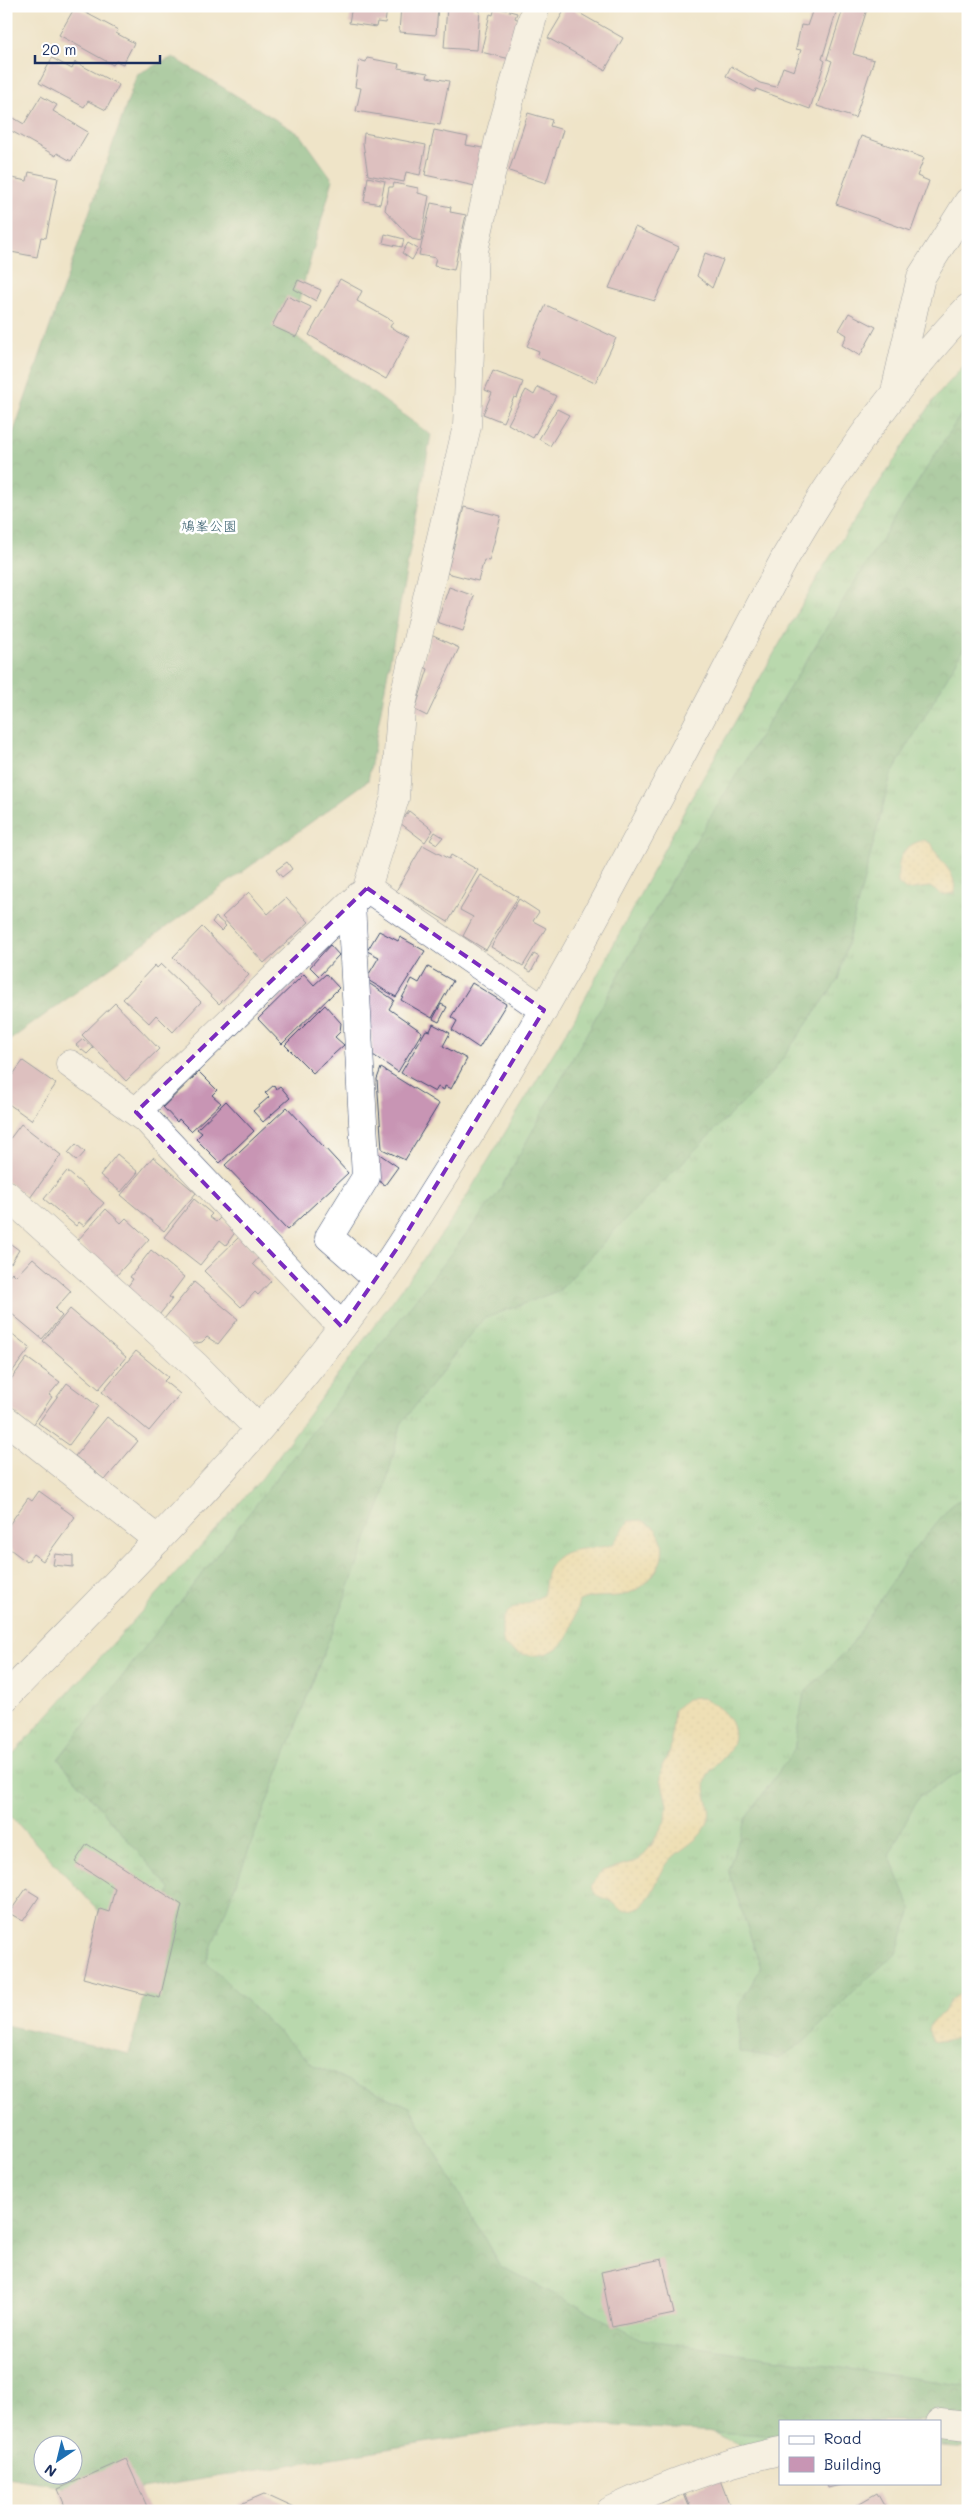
<svg xmlns="http://www.w3.org/2000/svg" width="974" height="2517" font-family="Mali,'Klee One',sans-serif">
	<style>
		.grass { fill: url(#grass-tufts); stroke: #4a7d76 }
		.forest { fill: url(#forest-crowns); stroke: #3e6f6b; fill-rule: evenodd }
		.sand { fill: url(#sand-dots); stroke: #84847e }
		.building { fill: #c895b4 }
		.lines { fill: none; stroke-linecap: round; stroke-linejoin: round }
		.minor-casing { stroke: #3b4a6e; stroke-width: 29 }
		.minor { stroke: #fff; stroke-width: 28 }
		.marked { fill: none; stroke: #7b2cbf; stroke-width: 4; stroke-dasharray: 10 6; stroke-linejoin: round }
		.labels { text-anchor: middle; dominant-baseline: central; stroke-width: 5; stroke-linejoin: round; paint-order: stroke }
		.park-label { font-size: 14px; fill: #375e6c; stroke: #fff }
	</style>
	<defs>
		<pattern id="grass-tufts" width="24" height="20" patternUnits="userSpaceOnUse" patternTransform="scale(1.25)"><rect width="24" height="20" fill="#79cb8d"/><path d="M3 7l-1-3M5 7V3M7 7l1-3M15 17l-1-3M17 17v-4M19 17l1-3" fill="none" stroke="#62a576"/></pattern>
		<pattern id="forest-crowns" width="20" height="18" patternUnits="userSpaceOnUse" patternTransform="scale(1.25)"><rect width="20" height="18" fill="#62af78"/><path d="M2 6a3 3 0 1 1 6 0M12 15a3 3 0 1 1 6 0" fill="none" stroke="#508f66"/></pattern>
		<pattern id="sand-dots" width="8" height="8" patternUnits="userSpaceOnUse" patternTransform="scale(1.25)"><rect width="8" height="8" fill="#eeda9e"/><path d="M2 2h.1M6 6h.1" fill="none" stroke="#ccbb8a" stroke-width="1.8" stroke-linecap="round"/></pattern>
	</defs>
	<rect width="100%" height="100%" fill="#fff"/>
	<filter id="ink" filterUnits="userSpaceOnUse"><feTurbulence type="fractalNoise" baseFrequency=".02" numOctaves="2"/><feDisplacementMap in="SourceGraphic" scale="10" xChannelSelector="R" yChannelSelector="G"/><feConvolveMatrix kernelMatrix="1 2 1 2 8 2 1 2 1" color-interpolation-filters="sRGB"/></filter>
	<filter id="wash" filterUnits="userSpaceOnUse"><feTurbulence type="fractalNoise" baseFrequency=".0096" numOctaves="4" result="noise"/><feDisplacementMap in="SourceGraphic" scale="20" xChannelSelector="R" yChannelSelector="G"/><feGaussianBlur stdDeviation="1.12" result="paint"/><feColorMatrix in="noise" values="0 0 0 0 0 0 0 0 0 0 0 0 0 0 0 0 0 1.4 0 .05"/><feComposite in="paint" operator="in"/></filter>
	<g filter="url(#wash)">
		<rect width="100%" height="100%" fill="#efe4c8"/>
		<path class="grass" d="M 968,361 L 968,2426 L 940,2421 L 780,2421 L 780,2451 L 759,2455 L 667,2409 L 198,2018 L 6,1811 L 6,1762 L 262,1478 L 452,1220 L 574,1019 L 688,804 L 824,566 L 936,397 Z"/>
		<path class="forest" d="M 173,57 L 301,135 L 333,180 L 290,332 L 431,435 L 368,781 L 6,1043 L 6,454 L 137,74 Z
			M 968,403 L 968,641 L 891,775 L 838,980 L 772,1073 L 615,1230 L 560,1290 L 483,1319 L 401,1424 L 382,1500 L 206,1962 L 313,2065 L 410,2107 L 500,2266 L 641,2339 L 968,2386 L 968,2448 L 940,2446 L 940,2421 L 780,2421 L 780,2436 L 553,2422 L 111,2494 L 6,2477 L 6,2025 L 129,2054 L 170,1889 L 58,1759 L 498,1193 L 669,885 L 850,589 ZM 42,2444 L 72,2444 L 72,2474 L 42,2474 Z
			M 968,1499 L 968,1768 L 919,1796 L 889,1855 L 912,1910 L 896,1953 L 857,1988 L 806,2040 L 778,2059 L 739,2052 L 739,2005 L 761,1968 L 728,1870 L 746,1818 L 794,1750 L 804,1693 L 849,1648 L 908,1557 L 954,1502 Z"/>
		<path class="sand" d="M 924,840 L 932,844 C 938,863 958,871 954,893 L 942,895 L 930,887 L 906,890 L 898,883 C 897,861 900,846 924,840 Z
			M 642,1520 C 647,1523 654,1527 657,1531 C 673,1556 652,1584 629,1593 C 612,1600 595,1593 579,1601 C 575,1612 574,1625 568,1635 C 556,1659 524,1661 504,1645 C 495,1603 517,1611 543,1595 C 546,1587 545,1575 549,1568 C 562,1543 590,1552 613,1544 L 629,1521 Z
			M 702,1698 C 726,1708 747,1733 724,1757 C 716,1766 710,1768 706,1780 C 702,1792 712,1806 709,1818 C 705,1838 684,1846 671,1859 C 659,1871 656,1890 645,1902 C 638,1910 631,1910 621,1910 C 618,1907 614,1903 611,1901 C 601,1896 594,1898 592,1885 L 602,1871 L 639,1860 L 651,1846 L 666,1819 L 667,1805 L 661,1778 L 662,1766 L 670,1751 L 674,1710 L 686,1699 Z
			M 966,1992 L 968,2038 C 954,2035 946,2045 933,2041 L 928,2029 C 931,2022 934,2021 939,2016 C 950,2006 947,1998 966,1992 Z"/>
		<g id="blocks">
			<path class="building" d="M 352,6 L 395,6 L 395,11 L 387,9 L 385,23 L 377,22 L 376,27 L 349,23 Z
				M 401,6 L 438,6 L 436,35 L 399,32 Z
				M 447,6 L 473,6 L 473,9 L 480,10 L 477,50 L 444,48 Z
				M 567,6 L 623,38 L 605,70 L 548,38 Z
				M 814,6 L 838,6 L 822,59 L 825,61 L 810,109 L 756,89 L 755,92 L 726,76 L 731,66 L 760,83 L 776,87 L 783,67 L 794,71 L 801,50 L 796,49 L 801,25 L 807,26 Z
				M 844,6 L 868,6 L 853,54 L 874,60 L 855,118 L 817,106 L 832,61 L 827,59 Z
				M 75,7 L 118,30 L 116,33 L 134,43 L 123,64 L 116,61 L 113,65 L 59,35 Z
				M 495,7 L 517,13 L 515,18 L 519,20 L 510,59 L 481,52 L 490,14 L 493,15 Z
				M 52,58 L 72,69 L 75,62 L 119,85 L 106,110 L 88,101 L 84,107 L 39,83 Z
				M 367,58 L 399,64 L 398,68 L 428,73 L 427,77 L 449,81 L 440,125 L 356,111 L 361,88 L 355,87 L 359,60 L 366,62 Z
				M 41,96 L 57,105 L 53,111 L 88,132 L 71,161 L 57,153 L 56,156 L 6,128 L 12,117 L 24,124 Z
				M 528,113 L 552,120 L 550,126 L 563,130 L 546,183 L 509,171 Z
				M 434,130 L 468,137 L 466,145 L 483,148 L 475,186 L 425,175 Z
				M 364,133 L 426,145 L 420,175 L 406,172 L 404,182 L 368,175 L 363,143 Z
				M 861,136 L 924,158 L 917,176 L 929,181 L 911,231 L 836,204 Z
				M 29,172 L 58,178 L 46,238 L 41,237 L 37,257 L 6,251 L 6,228 L 10,208 L 7,208 L 12,178 L 27,181 Z
				M 368,177 L 385,181 L 380,204 L 364,201 Z
				M 394,183 L 418,188 L 418,193 L 429,196 L 421,241 L 412,239 L 385,210 L 389,187 L 393,187 Z
				M 431,203 L 451,207 L 450,212 L 466,215 L 454,270 L 434,266 L 436,258 L 419,255 Z
				M 635,227 L 679,247 L 655,301 L 609,288 Z
				M 385,234 L 404,239 L 402,247 L 383,243 Z
				M 408,243 L 418,249 L 412,260 L 402,253 Z
				M 705,253 L 723,260 L 712,288 L 697,276 Z
				M 340,279 L 362,291 L 357,301 L 393,321 L 390,327 L 409,337 L 386,379 L 309,335 Z
				M 298,280 L 321,290 L 316,301 L 294,289 Z
				M 287,296 L 311,307 L 296,337 L 272,326 Z
				M 546,305 L 616,338 L 595,383 L 537,357 L 539,351 L 527,346 Z
				M 849,313 L 876,327 L 860,356 L 842,345 L 847,335 L 839,330 Z
				M 493,371 L 523,382 L 517,398 L 514,397 L 503,422 L 483,414 L 492,393 L 485,390 Z
				M 538,387 L 556,396 L 533,438 L 508,424 L 526,390 L 534,395 Z
				M 557,409 L 569,415 L 550,446 L 539,439 Z
				M 464,507 L 501,516 L 489,561 L 484,560 L 478,581 L 447,573 Z
				M 449,587 L 474,596 L 463,631 L 437,622 Z
				M 431,635 L 459,648 L 427,716 L 415,710 L 428,669 L 422,666 Z
				M 409,811 L 433,830 L 425,842 L 400,823 Z
				M 435,832 L 443,837 L 437,844 L 430,840 Z
				M 423,845 L 449,859 L 451,855 L 478,870 L 448,922 L 396,891 Z
				M 287,862 L 292,869 L 282,877 L 276,870 Z
				M 481,875 L 518,897 L 486,950 L 463,936 L 473,917 L 460,910 Z
				M 249,892 L 268,914 L 286,898 L 309,922 L 264,963 L 222,917 Z
				M 519,899 L 539,912 L 533,921 L 546,928 L 523,966 L 491,947 Z
				M 216,917 L 226,926 L 221,931 L 212,922 Z
				M 202,927 L 249,975 L 219,1004 L 173,957 Z
				M 379,931 L 398,941 L 400,937 L 425,951 L 396,997 L 366,979 L 379,957 L 367,951 Z
				M 330,945 L 339,955 L 319,976 L 310,967 Z
				M 534,954 L 539,957 L 531,972 L 525,969 Z
				M 161,964 L 201,1002 L 173,1032 L 156,1015 L 149,1023 L 123,999 L 155,965 L 157,968 Z
				M 428,967 L 453,981 L 432,1018 L 401,1000 L 412,979 L 419,983 Z
				M 304,974 L 314,985 L 326,974 L 339,988 L 282,1044 L 258,1019 Z
				M 367,982 L 394,1000 L 389,1009 L 422,1032 L 398,1072 L 373,1055 Z
				M 472,983 L 506,1004 L 479,1048 L 452,1030 L 457,1021 L 451,1017 Z
				M 115,1003 L 159,1049 L 126,1081 L 82,1035 Z
				M 441,1004 L 447,1007 L 439,1022 L 433,1019 Z
				M 325,1005 L 341,1023 L 340,1032 L 335,1037 L 344,1045 L 313,1073 L 285,1045 Z
				M 433,1024 L 450,1033 L 443,1046 L 467,1059 L 451,1089 L 445,1086 L 444,1090 L 438,1087 L 435,1092 L 401,1073 L 426,1030 L 430,1031 Z
				M 83,1039 L 93,1048 L 87,1054 L 76,1045 Z
				M 23,1061 L 56,1084 L 31,1120 L 6,1102 L 6,1084 Z
				M 381,1068 L 439,1104 L 405,1160 L 382,1149 L 377,1079 Z
				M 199,1072 L 217,1090 L 212,1095 L 221,1103 L 191,1131 L 179,1119 L 177,1122 L 163,1107 Z
				M 274,1085 L 276,1089 L 280,1086 L 290,1098 L 263,1122 L 253,1111 L 269,1097 L 265,1093 Z
				M 226,1101 L 254,1131 L 220,1163 L 196,1139 L 202,1133 L 197,1129 Z
				M 287,1107 L 348,1173 L 287,1230 L 225,1165 Z
				M 21,1124 L 61,1155 L 30,1198 L 6,1181 L 6,1144 Z
				M 76,1144 L 85,1152 L 77,1161 L 68,1153 Z
				M 378,1153 L 398,1167 L 385,1185 L 379,1181 Z
				M 117,1154 L 138,1172 L 121,1192 L 100,1175 Z
				M 153,1157 L 196,1193 L 164,1231 L 121,1195 Z
				M 67,1171 L 104,1203 L 84,1226 L 79,1222 L 76,1226 L 44,1199 Z
				M 194,1199 L 212,1214 L 209,1217 L 216,1222 L 220,1218 L 236,1231 L 226,1245 L 220,1240 L 200,1265 L 164,1237 Z
				M 106,1209 L 121,1223 L 126,1218 L 149,1239 L 116,1276 L 77,1241 Z
				M 239,1237 L 259,1257 L 253,1264 L 271,1281 L 258,1295 L 255,1292 L 241,1307 L 204,1271 Z
				M 8,1242 L 19,1250 L 11,1263 L 6,1260 Z
				M 151,1250 L 184,1277 L 169,1297 L 172,1299 L 159,1315 L 126,1289 L 133,1279 L 130,1277 Z
				M 33,1258 L 71,1291 L 55,1309 L 62,1316 L 42,1339 L 6,1309 L 6,1279 L 12,1272 L 16,1276 Z
				M 194,1282 L 238,1319 L 218,1344 L 207,1337 L 202,1342 L 192,1344 L 164,1319 Z
				M 70,1309 L 126,1357 L 99,1389 L 43,1341 Z
				M 6,1329 L 30,1348 L 6,1380 Z
				M 136,1351 L 168,1377 L 164,1381 L 180,1394 L 149,1431 L 102,1392 Z
				M 27,1358 L 60,1382 L 49,1395 L 52,1397 L 33,1425 L 6,1406 L 6,1386 Z
				M 67,1383 L 98,1406 L 69,1445 L 38,1423 Z
				M 107,1417 L 138,1441 L 105,1480 L 75,1456 Z
				M 39,1491 L 75,1517 L 43,1561 L 33,1554 L 27,1562 L 6,1546 L 6,1529 L 28,1498 L 32,1501 Z
				M 55,1554 L 73,1556 L 73,1567 L 53,1565 Z
				M 87,1844 L 182,1905 L 160,1998 L 83,1978 L 100,1909 L 109,1912 L 115,1888 L 75,1862 Z
				M 26,1889 L 39,1897 L 23,1921 L 9,1913 Z
				M 662,2259 L 674,2314 L 612,2327 L 601,2272 Z
				M 126,2459 L 149,2511 L 67,2511 L 58,2489 Z
				M 720,2480 L 732,2511 L 692,2511 L 685,2493 Z
				M 827,2483 L 844,2483 L 844,2484 L 828,2488 Z
				M 877,2493 L 887,2511 L 846,2511 Z
				M 264,2494 L 301,2511 L 241,2511 L 238,2505 Z
				M 684,2494 L 691,2511 L 650,2511 L 648,2504 L 659,2499 L 661,2504 Z"/>
		</g>
	</g>
	<g filter="url(#ink)">
		<use href="#blocks" fill-opacity="0" stroke="#3b4a6e" stroke-width="1"/>
		<g class="lines">
			<defs>
				<path id="minor" d="M 536,6 L 499,139 L 474,251 L 467,426 L 401,709 L 395,798 L 367,888 L 544,1010
					M 896,387 L 921,277 L 968,202
					M 351,904 L 366,1177 L 329,1237 L 377,1279
					M 70,1064 L 148,1121 L 342,1327
					M 136,1112 L 359,896
					M 6,1194 L 196,1366 L 259,1429
					M 6,1420 L 158,1540
					M 6,1697 C 135,1563 270,1432 377,1279 C 400,1247 420,1213 441,1180 C 569,979 675,766 786,556 C 838,466 896,384 968,308
					M 940,2423 L 968,2426
					M 610,2511 C 665,2485 721,2463 780,2451"/>
			</defs>
			<use href="#minor" class="minor-casing"/>
			<use href="#minor" class="minor"/>
		</g>
	</g>
	<path d="M0 0H974V2517H0ZM 367,888 L 544,1010 L 398,1247 L 342,1327 L 136,1112 Z" fill="#efe4c8" fill-opacity=".55" fill-rule="evenodd"/>
	<path class="marked" d="M 367,888 L 544,1010 L 398,1247 L 342,1327 L 136,1112 Z"/>
	<g class="labels">
		<g class="park-label">
			<text x="209" y="525">鳩峯公園</text>
		</g>
	</g>
	<rect width="974" height="2517" fill="none" stroke="#fff" stroke-width="25"/>
	<rect x="779" y="2420" width="162" height="65" fill="#ffffff" stroke="#a4acbf"/>
	<rect x="789" y="2436" width="25" height="8" fill="#ffffff" stroke="#a4acbf"/>
	<text x="824" y="2444" font-size="15" fill="#1b2f5e">Road</text>
	<rect x="789" y="2457" width="25" height="15" fill="#c895b4" stroke="#a4acbf"/>
	<text x="824" y="2470" font-size="15" fill="#1b2f5e">Building</text>
	<g transform="translate(58 2460) rotate(215)"><circle r="24" fill="#ffffff" stroke="#a4acbf"/>
	<path d="M0-4L9 19L0 12L-9 19Z" fill="#1f6fb2"/>
	<text y="-8" font-size="14" font-weight="bold" text-anchor="middle" fill="#1b2f5e">N</text>
	</g>
	<path d="M35 55v8h125v-8" fill="none" stroke="#1b2f5e" stroke-width="2.5"/>
	<text x="42" y="55" font-size="15" fill="#1b2f5e" stroke="#ffffff" stroke-width="4" paint-order="stroke">20 m</text>
</svg>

Task objective
In the listing above, find each line with the word "feDisplacementMap" and copy it out.

Finished exercise
	<filter id="ink" filterUnits="userSpaceOnUse"><feTurbulence type="fractalNoise" baseFrequency=".02" numOctaves="2"/><feDisplacementMap in="SourceGraphic" scale="10" xChannelSelector="R" yChannelSelector="G"/><feConvolveMatrix kernelMatrix="1 2 1 2 8 2 1 2 1" color-interpolation-filters="sRGB"/></filter>
	<filter id="wash" filterUnits="userSpaceOnUse"><feTurbulence type="fractalNoise" baseFrequency=".0096" numOctaves="4" result="noise"/><feDisplacementMap in="SourceGraphic" scale="20" xChannelSelector="R" yChannelSelector="G"/><feGaussianBlur stdDeviation="1.12" result="paint"/><feColorMatrix in="noise" values="0 0 0 0 0 0 0 0 0 0 0 0 0 0 0 0 0 1.4 0 .05"/><feComposite in="paint" operator="in"/></filter>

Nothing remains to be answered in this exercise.